Exercise: Swap every "common name" in the data below for "vernacular name", and write out all the lines again with nothing else changed.

Excerpted records:
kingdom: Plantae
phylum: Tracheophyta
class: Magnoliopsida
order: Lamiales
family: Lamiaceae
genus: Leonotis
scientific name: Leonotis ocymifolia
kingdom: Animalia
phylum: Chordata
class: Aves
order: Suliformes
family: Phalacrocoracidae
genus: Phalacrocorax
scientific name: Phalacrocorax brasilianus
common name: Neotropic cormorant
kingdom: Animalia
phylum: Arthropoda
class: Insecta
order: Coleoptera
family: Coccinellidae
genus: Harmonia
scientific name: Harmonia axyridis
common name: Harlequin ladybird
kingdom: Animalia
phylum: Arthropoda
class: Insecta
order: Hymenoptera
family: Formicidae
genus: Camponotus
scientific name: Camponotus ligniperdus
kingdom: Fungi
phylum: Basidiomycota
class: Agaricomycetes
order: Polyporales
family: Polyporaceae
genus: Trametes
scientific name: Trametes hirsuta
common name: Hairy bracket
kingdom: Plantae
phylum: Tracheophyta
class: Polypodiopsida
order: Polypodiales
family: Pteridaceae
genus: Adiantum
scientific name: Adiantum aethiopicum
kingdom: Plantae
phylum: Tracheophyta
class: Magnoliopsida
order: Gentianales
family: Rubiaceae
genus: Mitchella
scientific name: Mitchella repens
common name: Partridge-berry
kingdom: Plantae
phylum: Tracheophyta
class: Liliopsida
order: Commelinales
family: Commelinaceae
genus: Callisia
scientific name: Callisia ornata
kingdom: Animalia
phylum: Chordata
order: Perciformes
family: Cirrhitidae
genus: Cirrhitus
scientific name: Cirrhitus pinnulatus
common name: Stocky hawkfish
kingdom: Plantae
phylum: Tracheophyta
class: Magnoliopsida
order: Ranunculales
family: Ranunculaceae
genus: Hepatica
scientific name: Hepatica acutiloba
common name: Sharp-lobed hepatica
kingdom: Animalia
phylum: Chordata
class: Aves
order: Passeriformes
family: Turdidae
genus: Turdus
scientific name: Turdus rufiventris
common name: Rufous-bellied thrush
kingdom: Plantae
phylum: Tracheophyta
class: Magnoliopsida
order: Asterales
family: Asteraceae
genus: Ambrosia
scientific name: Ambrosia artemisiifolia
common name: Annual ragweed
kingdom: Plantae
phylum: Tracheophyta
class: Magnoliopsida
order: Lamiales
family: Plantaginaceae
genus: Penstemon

Solution to the problem:
kingdom: Plantae
phylum: Tracheophyta
class: Magnoliopsida
order: Lamiales
family: Lamiaceae
genus: Leonotis
scientific name: Leonotis ocymifolia
kingdom: Animalia
phylum: Chordata
class: Aves
order: Suliformes
family: Phalacrocoracidae
genus: Phalacrocorax
scientific name: Phalacrocorax brasilianus
vernacular name: Neotropic cormorant
kingdom: Animalia
phylum: Arthropoda
class: Insecta
order: Coleoptera
family: Coccinellidae
genus: Harmonia
scientific name: Harmonia axyridis
vernacular name: Harlequin ladybird
kingdom: Animalia
phylum: Arthropoda
class: Insecta
order: Hymenoptera
family: Formicidae
genus: Camponotus
scientific name: Camponotus ligniperdus
kingdom: Fungi
phylum: Basidiomycota
class: Agaricomycetes
order: Polyporales
family: Polyporaceae
genus: Trametes
scientific name: Trametes hirsuta
vernacular name: Hairy bracket
kingdom: Plantae
phylum: Tracheophyta
class: Polypodiopsida
order: Polypodiales
family: Pteridaceae
genus: Adiantum
scientific name: Adiantum aethiopicum
kingdom: Plantae
phylum: Tracheophyta
class: Magnoliopsida
order: Gentianales
family: Rubiaceae
genus: Mitchella
scientific name: Mitchella repens
vernacular name: Partridge-berry
kingdom: Plantae
phylum: Tracheophyta
class: Liliopsida
order: Commelinales
family: Commelinaceae
genus: Callisia
scientific name: Callisia ornata
kingdom: Animalia
phylum: Chordata
order: Perciformes
family: Cirrhitidae
genus: Cirrhitus
scientific name: Cirrhitus pinnulatus
vernacular name: Stocky hawkfish
kingdom: Plantae
phylum: Tracheophyta
class: Magnoliopsida
order: Ranunculales
family: Ranunculaceae
genus: Hepatica
scientific name: Hepatica acutiloba
vernacular name: Sharp-lobed hepatica
kingdom: Animalia
phylum: Chordata
class: Aves
order: Passeriformes
family: Turdidae
genus: Turdus
scientific name: Turdus rufiventris
vernacular name: Rufous-bellied thrush
kingdom: Plantae
phylum: Tracheophyta
class: Magnoliopsida
order: Asterales
family: Asteraceae
genus: Ambrosia
scientific name: Ambrosia artemisiifolia
vernacular name: Annual ragweed
kingdom: Plantae
phylum: Tracheophyta
class: Magnoliopsida
order: Lamiales
family: Plantaginaceae
genus: Penstemon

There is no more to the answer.